Source passage ▸
The show was nothing special. Bob Dylan excels at writing, is ok in the studio, and blah on stage. Georgia Governor Jimmy Carter was at the show, and was said to look bored. Mr. Dylan was invited to the Governor’s mansion after the show, and talked to the Governor. A lot of people in Georgia were surprised that Jimmy would want to run for President.
As the Seventies went me me meing into sex and drugs oblivion, Bob Dylan regained both his writing touch, and love of the spotlight. The Rolling Thunder tour happened, he got back together with Joan Baez, divorced his wife, became born again, became more Jewish, counted money, and generally lived the life. PG did his own version of all that, without Joan Baez or being circumcised again.

In the winter of 1991, America was consumed by war fever. Saddam Hussein had been elevated to next Hitler status, and had to be taught a lesson. One night, Bob Dylan played on a music awards show, and performed “Masters of War”. He played a discordant version of that ditty, with the result that few understood what he had said. By this time, Mr. Dylan had assembled a band, and gone out on the “Never Ending Tour”. A Bob Dylan concert had gone from being a special event, to being another name on the festival roster. Overexposure will do that.

Recorded data ▸
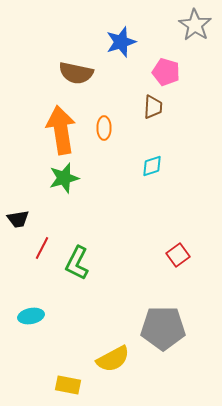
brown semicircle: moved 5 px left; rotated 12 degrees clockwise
---
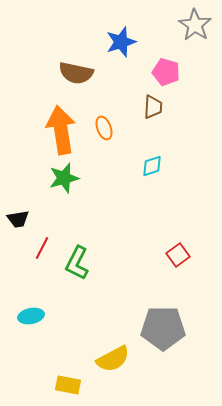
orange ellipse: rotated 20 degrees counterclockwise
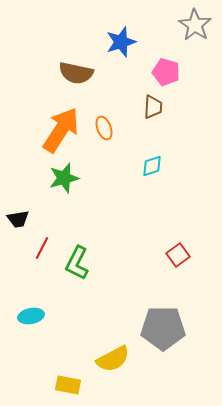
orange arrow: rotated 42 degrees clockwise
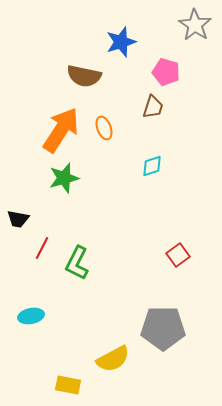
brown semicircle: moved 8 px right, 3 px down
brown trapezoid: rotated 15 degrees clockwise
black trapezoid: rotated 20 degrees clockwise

Exercise instructions ▸
1. Transcribe the Bob Dylan passage from "In the winter" up to and including "will do that.".
2. According to the Bob Dylan passage, what song did Dylan perform on a music awards show in the winter of 1991?
3. Resume the Bob Dylan passage, starting after its last sentence.

Answers by task ▸
1.
In the winter of 1991, America was consumed by war fever. Saddam Hussein had been elevated to next Hitler status, and had to be taught a lesson. One night, Bob Dylan played on a music awards show, and performed “Masters of War”. He played a discordant version of that ditty, with the result that few understood what he had said. By this time, Mr. Dylan had assembled a band, and gone out on the “Never Ending Tour”. A Bob Dylan concert had gone from being a special event, to being another name on the festival roster. Overexposure will do that.

2. He performed "Masters of War."

3.
On the last night of the Olympics in 1996, Bob Dylan played the House of Blues downtown. PG won a pair of the $80 tickets in a radio station contest. It was his only trip downtown during the games, and had to wait in a security line to get into Centennial Olympic Park.

The only celebrity, other than Mr. Dylan, seen at the House of Blues that night was Bill Walton. The band was competent…they impressed PG as being like a bar band that did a lot of Dylan songs, with a strangely authentic lead vocalist. The sound in the room was not good, at least in the spot where PG stood. The only song he recognized was “All along the Watchtower”, the Jimi Hendrix classic. Mr. Dylan got a cheer when he put his harmonica appliance on.









The aptly named dangerousminds has a link to a story about the recording of Blonde on Blonde, by Bob Dylan. It only happened once.

Bob Dylan was 24 years old, newly married, and had “sold out” i.e. started to play electric guitar. A bunch of Canadians known as The Hawks (later The Band) was touring with him. Barely a month after the release of “Highway 61 Revisited”, sessions started at a New York studio.

The New York sessions did not work, so a decision was made to go to Nashville. Al Kooper played organ, and served as a music director. A crew of Nashville players was recruited. A bass player named Joseph Souter, Jr. would become famous a few years later using the name Joe South. Kris Kristofferson was the janitor at the studio.

Most studios have bafflers, or sound proof room dividers, splitting the studio into cubicles. For these sessions, the bafflers were taken down, and the band played together as a unit.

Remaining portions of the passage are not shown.